No entanto, uma coisa é considerar as bactérias geneticamente modificadas para produzir algum tipo de composto que possa substituir, digamos, algodão, nylon ou insulina. Outra opção que está evoluindo é a impressão biológica 3D. Há várias tecnologias de produção digital que estão interagindo com o mundo biológico diariamente. Arquitetos, projetistas e engenheiros, estão combinando engenharia de materiais, design computacional e biologia sintética para criar uma simbiose entre micro-organismos, nossos corpos, os produtos que consumimos e até mesmo os edifícios que habitamos .
A impressão 3D é aparentemente limitada apenas pela complexidade do design.

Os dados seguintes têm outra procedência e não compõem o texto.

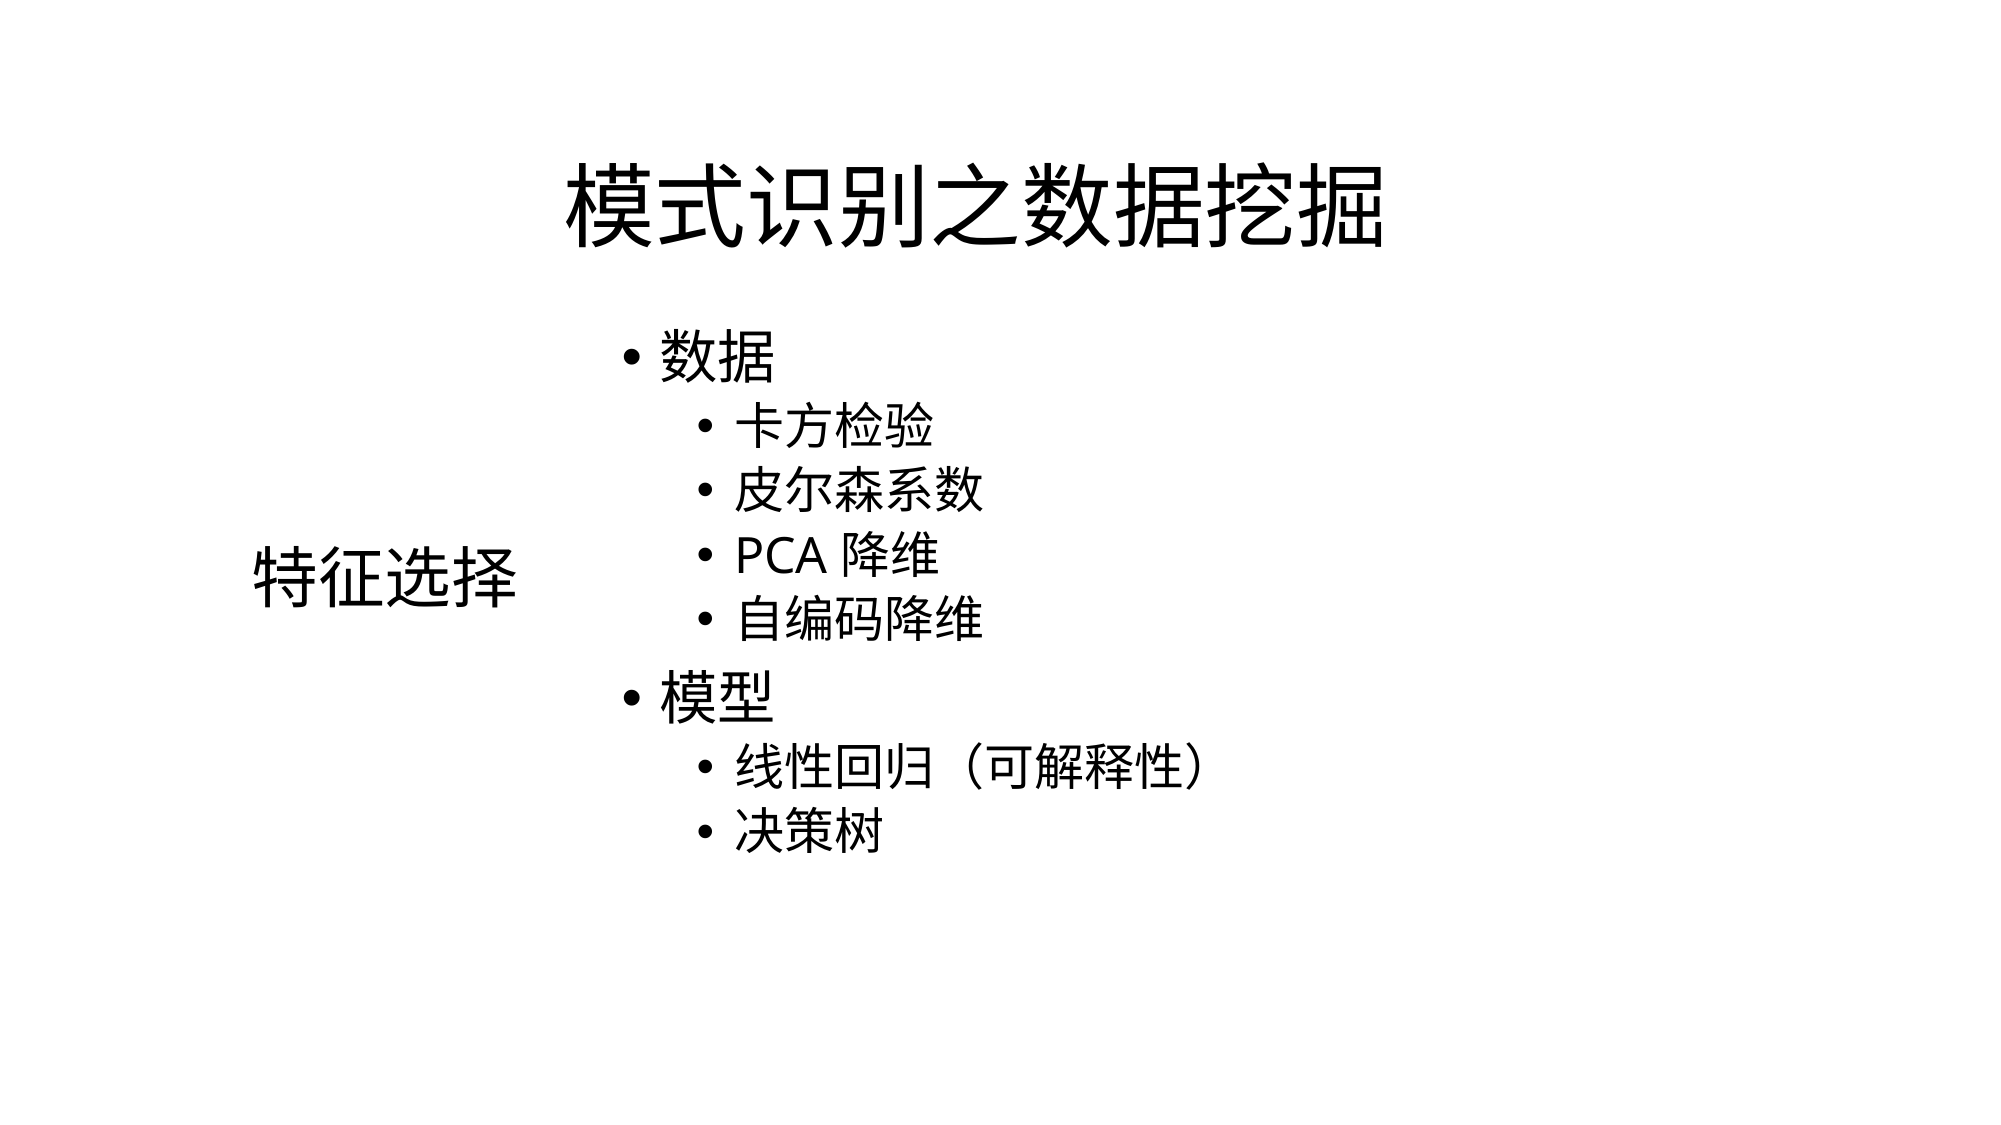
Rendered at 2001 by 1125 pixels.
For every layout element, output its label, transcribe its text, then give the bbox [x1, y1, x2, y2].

text_box 特征选择 [236, 528, 566, 623]
title 模式识别之数据挖掘 [548, 101, 1571, 320]
list 数据 卡方检验 皮尔森系数 PCA降维 自编码降维 模型 线性回归（可解释性） 决策树 [606, 320, 1748, 1035]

Ela se estende à chamada bioimpressão. No início, a tecnologia de impressão 3D foi estudada por empresas de biotecnologia e universidades para possível uso em aplicações de engenharia de tecidos, em que órgãos e partes do corpo são construídos usando técnicas de jato de tinta. Camadas de células vivas são depositadas em um meio de gel e lentamente construídas para formar estruturas tridimensionais.
Em agosto de 2017, a Organovo, sediada em San Diego, premiou o ExVive 3D Tissue Application Award de 2017 com cientistas da Amgen e da Medikine. O prêmio é projetado para estimular novas aplicações para os tecidos vivos de Fígado e Rim. A empresa usa impressão 3D para criar tecidos humanos funcionais. Em algum momento, eles podem ter o potencial de serem transplantados para o corpo humano como transplantes de órgãos ou tecidos. Imagine essa técnica associada em conjunto com as células tronco. Haveria um potencial de construir um ser vivo biologicamente idêntico a você. Seria um sinistro admirável mundo novo.
Um artigo publicado na revista 3D Bioprinting for Reconstructive Surgery, observa:
“Os objetivos originais de produzir modelos sólidos de polímeros 3D foram superados e hoje a bioimpressão em 3D é usada em uma variedade de áreas científicas e comerciais, como em sistemas de distribuição de medicamentos. Testes cosméticos e na impressão de andaimes 3D personalizados para apoiar o crescimento dos tecidos. Embora grande parte da atividade mundial seja baseada em pesquisa, já existe um elemento comercial significativo, que incorpora essas novas tecnologias na prática moderna ”.
Algumas dessas pesquisas podem vingar ou é uma questão de tempo até que essas formas de produção estejam em nosso dia a dia.
A biotecnologia apresenta uma avenida para o aprofundamento da quarta revolução industrial, explorar opções para peças anteriormente insubstituíveis ou não reprodutíveis, novas maneiras de produzir, novos produtos. Isso é só o começo.